Babungo is a Grassfields Bantu language within the Benue – Congo language family (ISO 639-3 language code: bav). Along with languages such as Kom, Lamnsoˈ and Babanki, it belongs to the Ring subgroup of Western Grassfields Bantu (Hyman, 1979). The Ethnologue gives the following classification: Niger-Congo, Atlantic-Congo, Volta-Congo, Benue-Congo, Bantoid, Southern, Wide Grassfields, Narrow Grassfields, Ring, South. (Simons and  Fennig, eds. 2018.)

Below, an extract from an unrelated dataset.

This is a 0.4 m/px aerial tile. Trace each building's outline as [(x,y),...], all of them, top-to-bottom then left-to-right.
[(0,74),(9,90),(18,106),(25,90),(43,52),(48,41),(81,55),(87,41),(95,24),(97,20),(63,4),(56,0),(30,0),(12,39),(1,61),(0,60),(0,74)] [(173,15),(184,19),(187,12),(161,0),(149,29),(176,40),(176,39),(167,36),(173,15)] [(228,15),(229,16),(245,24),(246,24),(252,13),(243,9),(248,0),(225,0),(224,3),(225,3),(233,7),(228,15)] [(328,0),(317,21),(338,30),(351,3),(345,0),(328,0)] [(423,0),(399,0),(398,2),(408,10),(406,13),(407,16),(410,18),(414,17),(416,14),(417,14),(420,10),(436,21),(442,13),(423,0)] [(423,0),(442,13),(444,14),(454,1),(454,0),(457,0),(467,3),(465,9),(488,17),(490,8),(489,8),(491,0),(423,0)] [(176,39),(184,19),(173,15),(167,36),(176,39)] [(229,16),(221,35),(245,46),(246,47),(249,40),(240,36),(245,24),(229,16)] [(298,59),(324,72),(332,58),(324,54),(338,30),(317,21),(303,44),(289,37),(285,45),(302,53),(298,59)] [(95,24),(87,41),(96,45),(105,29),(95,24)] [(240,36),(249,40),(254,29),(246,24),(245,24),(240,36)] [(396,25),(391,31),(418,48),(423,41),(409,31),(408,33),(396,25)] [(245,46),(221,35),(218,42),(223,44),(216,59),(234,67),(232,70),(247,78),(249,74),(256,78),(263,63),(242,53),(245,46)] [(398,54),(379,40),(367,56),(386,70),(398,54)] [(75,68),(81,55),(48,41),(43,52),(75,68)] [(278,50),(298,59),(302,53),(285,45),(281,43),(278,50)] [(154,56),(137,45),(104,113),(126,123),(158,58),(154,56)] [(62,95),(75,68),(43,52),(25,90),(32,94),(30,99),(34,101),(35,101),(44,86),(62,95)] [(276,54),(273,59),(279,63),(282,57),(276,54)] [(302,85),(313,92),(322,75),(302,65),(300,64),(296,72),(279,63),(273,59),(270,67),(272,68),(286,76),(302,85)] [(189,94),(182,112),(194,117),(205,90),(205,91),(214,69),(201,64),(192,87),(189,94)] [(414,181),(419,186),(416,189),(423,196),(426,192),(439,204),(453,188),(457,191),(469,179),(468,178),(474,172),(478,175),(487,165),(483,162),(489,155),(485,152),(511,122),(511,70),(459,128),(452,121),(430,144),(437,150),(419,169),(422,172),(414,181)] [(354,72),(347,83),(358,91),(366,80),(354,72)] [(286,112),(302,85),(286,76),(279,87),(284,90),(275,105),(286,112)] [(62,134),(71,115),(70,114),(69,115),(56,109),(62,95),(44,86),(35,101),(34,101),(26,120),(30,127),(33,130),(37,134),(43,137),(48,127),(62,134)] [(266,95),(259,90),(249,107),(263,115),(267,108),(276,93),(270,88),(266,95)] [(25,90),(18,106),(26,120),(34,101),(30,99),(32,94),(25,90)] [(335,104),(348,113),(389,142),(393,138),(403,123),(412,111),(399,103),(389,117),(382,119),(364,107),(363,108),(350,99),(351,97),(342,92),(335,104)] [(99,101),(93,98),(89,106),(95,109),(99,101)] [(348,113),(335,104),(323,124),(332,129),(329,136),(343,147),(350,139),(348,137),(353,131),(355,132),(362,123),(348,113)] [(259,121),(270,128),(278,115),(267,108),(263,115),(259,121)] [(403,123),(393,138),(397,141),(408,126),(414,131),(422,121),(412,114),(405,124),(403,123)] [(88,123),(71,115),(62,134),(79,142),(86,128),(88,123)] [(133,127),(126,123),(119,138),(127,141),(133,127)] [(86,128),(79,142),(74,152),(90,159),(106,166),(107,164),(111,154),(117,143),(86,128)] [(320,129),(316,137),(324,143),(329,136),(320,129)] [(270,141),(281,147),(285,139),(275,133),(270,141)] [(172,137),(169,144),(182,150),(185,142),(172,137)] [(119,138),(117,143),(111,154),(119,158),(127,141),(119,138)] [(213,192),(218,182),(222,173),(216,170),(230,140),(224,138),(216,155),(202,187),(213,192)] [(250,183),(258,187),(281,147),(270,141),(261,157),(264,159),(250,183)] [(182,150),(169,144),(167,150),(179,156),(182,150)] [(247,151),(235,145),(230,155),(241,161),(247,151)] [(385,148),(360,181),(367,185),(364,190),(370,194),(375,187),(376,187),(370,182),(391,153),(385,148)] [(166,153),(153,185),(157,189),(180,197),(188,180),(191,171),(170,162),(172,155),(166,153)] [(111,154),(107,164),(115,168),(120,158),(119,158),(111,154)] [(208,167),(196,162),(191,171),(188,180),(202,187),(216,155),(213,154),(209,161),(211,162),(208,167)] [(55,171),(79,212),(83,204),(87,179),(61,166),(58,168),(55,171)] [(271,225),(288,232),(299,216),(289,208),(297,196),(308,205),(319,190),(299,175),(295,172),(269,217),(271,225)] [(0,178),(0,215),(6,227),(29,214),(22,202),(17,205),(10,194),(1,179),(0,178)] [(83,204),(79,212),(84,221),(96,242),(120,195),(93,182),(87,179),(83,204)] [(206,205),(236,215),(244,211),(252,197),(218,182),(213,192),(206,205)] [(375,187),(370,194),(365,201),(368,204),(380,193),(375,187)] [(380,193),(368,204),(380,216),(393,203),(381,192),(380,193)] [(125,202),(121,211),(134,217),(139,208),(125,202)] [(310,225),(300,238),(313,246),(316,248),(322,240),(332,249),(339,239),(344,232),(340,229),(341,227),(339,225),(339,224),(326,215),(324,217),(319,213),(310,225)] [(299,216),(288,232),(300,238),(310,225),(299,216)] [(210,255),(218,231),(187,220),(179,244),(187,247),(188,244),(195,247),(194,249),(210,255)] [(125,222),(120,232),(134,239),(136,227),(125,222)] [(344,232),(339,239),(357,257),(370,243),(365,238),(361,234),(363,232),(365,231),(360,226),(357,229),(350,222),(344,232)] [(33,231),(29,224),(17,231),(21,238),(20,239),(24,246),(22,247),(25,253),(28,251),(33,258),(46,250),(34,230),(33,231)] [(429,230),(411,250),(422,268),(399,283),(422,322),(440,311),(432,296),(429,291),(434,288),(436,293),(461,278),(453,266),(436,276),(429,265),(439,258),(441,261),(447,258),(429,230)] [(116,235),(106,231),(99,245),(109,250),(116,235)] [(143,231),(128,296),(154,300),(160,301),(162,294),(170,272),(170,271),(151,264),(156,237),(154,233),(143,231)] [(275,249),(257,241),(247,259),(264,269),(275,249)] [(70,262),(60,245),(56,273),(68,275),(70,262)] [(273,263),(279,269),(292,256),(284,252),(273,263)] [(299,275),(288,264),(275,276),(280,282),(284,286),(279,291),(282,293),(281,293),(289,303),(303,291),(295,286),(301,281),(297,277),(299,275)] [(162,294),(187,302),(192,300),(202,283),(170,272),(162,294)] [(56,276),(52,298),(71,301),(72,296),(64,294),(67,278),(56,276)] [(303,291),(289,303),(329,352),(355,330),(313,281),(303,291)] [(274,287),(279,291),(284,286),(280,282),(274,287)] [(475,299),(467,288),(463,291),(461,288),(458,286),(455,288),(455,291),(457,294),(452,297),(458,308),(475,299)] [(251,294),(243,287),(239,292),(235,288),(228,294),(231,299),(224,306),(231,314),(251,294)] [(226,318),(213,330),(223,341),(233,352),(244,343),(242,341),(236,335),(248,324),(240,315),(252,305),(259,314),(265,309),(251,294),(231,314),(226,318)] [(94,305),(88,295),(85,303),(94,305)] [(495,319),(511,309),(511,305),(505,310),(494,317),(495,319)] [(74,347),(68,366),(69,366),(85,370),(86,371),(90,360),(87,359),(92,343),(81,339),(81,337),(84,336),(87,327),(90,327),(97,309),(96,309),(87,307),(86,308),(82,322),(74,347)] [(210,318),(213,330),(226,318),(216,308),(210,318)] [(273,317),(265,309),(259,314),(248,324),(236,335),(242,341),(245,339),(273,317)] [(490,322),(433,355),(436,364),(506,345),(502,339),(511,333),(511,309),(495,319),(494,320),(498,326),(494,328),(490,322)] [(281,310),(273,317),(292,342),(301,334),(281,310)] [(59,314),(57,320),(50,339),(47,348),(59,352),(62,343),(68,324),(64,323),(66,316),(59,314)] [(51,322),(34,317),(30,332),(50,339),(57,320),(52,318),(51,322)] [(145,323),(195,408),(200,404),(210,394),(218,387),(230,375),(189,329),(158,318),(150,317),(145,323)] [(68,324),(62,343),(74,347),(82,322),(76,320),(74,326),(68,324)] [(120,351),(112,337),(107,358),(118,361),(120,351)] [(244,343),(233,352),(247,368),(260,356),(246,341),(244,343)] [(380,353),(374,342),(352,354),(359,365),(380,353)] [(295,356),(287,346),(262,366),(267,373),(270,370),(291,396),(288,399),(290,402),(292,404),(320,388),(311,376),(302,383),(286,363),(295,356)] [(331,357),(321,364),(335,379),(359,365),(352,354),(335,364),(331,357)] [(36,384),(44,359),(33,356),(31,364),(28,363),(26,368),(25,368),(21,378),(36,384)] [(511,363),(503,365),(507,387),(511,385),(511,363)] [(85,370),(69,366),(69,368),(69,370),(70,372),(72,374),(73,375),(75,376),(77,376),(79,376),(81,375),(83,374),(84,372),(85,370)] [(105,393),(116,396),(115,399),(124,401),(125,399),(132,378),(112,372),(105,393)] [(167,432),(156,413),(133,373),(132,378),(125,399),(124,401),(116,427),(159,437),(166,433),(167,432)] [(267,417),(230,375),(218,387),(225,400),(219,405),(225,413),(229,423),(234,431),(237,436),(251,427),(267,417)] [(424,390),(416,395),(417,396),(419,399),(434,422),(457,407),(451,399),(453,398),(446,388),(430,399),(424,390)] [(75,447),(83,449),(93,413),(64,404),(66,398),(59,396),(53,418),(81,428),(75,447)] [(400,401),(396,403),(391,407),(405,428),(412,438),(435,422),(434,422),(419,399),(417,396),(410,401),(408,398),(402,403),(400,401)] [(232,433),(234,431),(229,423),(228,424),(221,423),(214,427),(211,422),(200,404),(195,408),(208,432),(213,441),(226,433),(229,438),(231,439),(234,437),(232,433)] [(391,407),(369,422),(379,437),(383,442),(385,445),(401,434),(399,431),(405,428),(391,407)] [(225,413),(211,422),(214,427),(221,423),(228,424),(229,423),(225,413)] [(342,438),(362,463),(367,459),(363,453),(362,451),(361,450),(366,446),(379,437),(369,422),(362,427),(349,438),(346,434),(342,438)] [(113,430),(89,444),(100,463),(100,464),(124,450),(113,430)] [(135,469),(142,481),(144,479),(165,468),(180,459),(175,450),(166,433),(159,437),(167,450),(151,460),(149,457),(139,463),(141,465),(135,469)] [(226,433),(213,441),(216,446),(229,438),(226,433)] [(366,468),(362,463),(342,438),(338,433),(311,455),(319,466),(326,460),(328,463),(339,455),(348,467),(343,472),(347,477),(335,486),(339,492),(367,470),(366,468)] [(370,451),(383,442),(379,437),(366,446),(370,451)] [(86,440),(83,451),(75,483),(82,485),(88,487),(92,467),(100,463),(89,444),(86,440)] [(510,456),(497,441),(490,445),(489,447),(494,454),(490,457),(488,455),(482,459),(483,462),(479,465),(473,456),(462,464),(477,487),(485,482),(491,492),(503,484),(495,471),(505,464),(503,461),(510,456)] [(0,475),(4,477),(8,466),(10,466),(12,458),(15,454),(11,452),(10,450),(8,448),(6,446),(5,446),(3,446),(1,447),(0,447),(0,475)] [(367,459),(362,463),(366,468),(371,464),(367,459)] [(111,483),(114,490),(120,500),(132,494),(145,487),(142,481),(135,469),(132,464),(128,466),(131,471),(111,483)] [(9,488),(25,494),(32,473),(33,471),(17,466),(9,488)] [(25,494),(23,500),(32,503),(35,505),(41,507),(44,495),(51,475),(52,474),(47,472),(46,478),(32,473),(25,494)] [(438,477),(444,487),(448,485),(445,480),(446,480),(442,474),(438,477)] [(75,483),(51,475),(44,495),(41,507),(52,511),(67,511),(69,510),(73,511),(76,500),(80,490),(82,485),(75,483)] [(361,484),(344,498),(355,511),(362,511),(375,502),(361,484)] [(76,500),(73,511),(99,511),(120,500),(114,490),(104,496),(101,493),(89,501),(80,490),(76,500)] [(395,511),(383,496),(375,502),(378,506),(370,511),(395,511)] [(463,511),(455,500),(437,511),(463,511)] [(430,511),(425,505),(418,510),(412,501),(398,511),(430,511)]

There are approximately 27,000 speakers of the Babungo language. They live in one large village on the Ndop plain, Ngoketunjia Division of the North West Region of Cameroon. The Babungo people call their village və̀ŋóo and their language gháŋ və̀ŋóo (i.e. language of və̀ŋóo).

Since the Babungo people all live closely together, there are only small dialectal variations in their speech. For example, there are speakers who pronounce double plosives ([gb] or [kp]) in a few words where other speakers pronounce plain velar ones ([g] or [k]). There are some differences in preference of vocabulary as well.

The Babungo alphabet follows the General Alphabet of Cameroon Languages, which was adopted in 1979 by the National Committee for the unification and harmonisation of the alphabets of Cameroon languages.

The dictionary is divided into three parts: the Babungo-English Dictionary which is the main section, the English-Babungo Index which is intended for those who want to find a Babungo word via the English translation. The third part is a lists of proper names of people with explanations of their meaning in English (go to the Language tab, Appendix: List of Babungo names. The main part contains just under 3,000 main entries.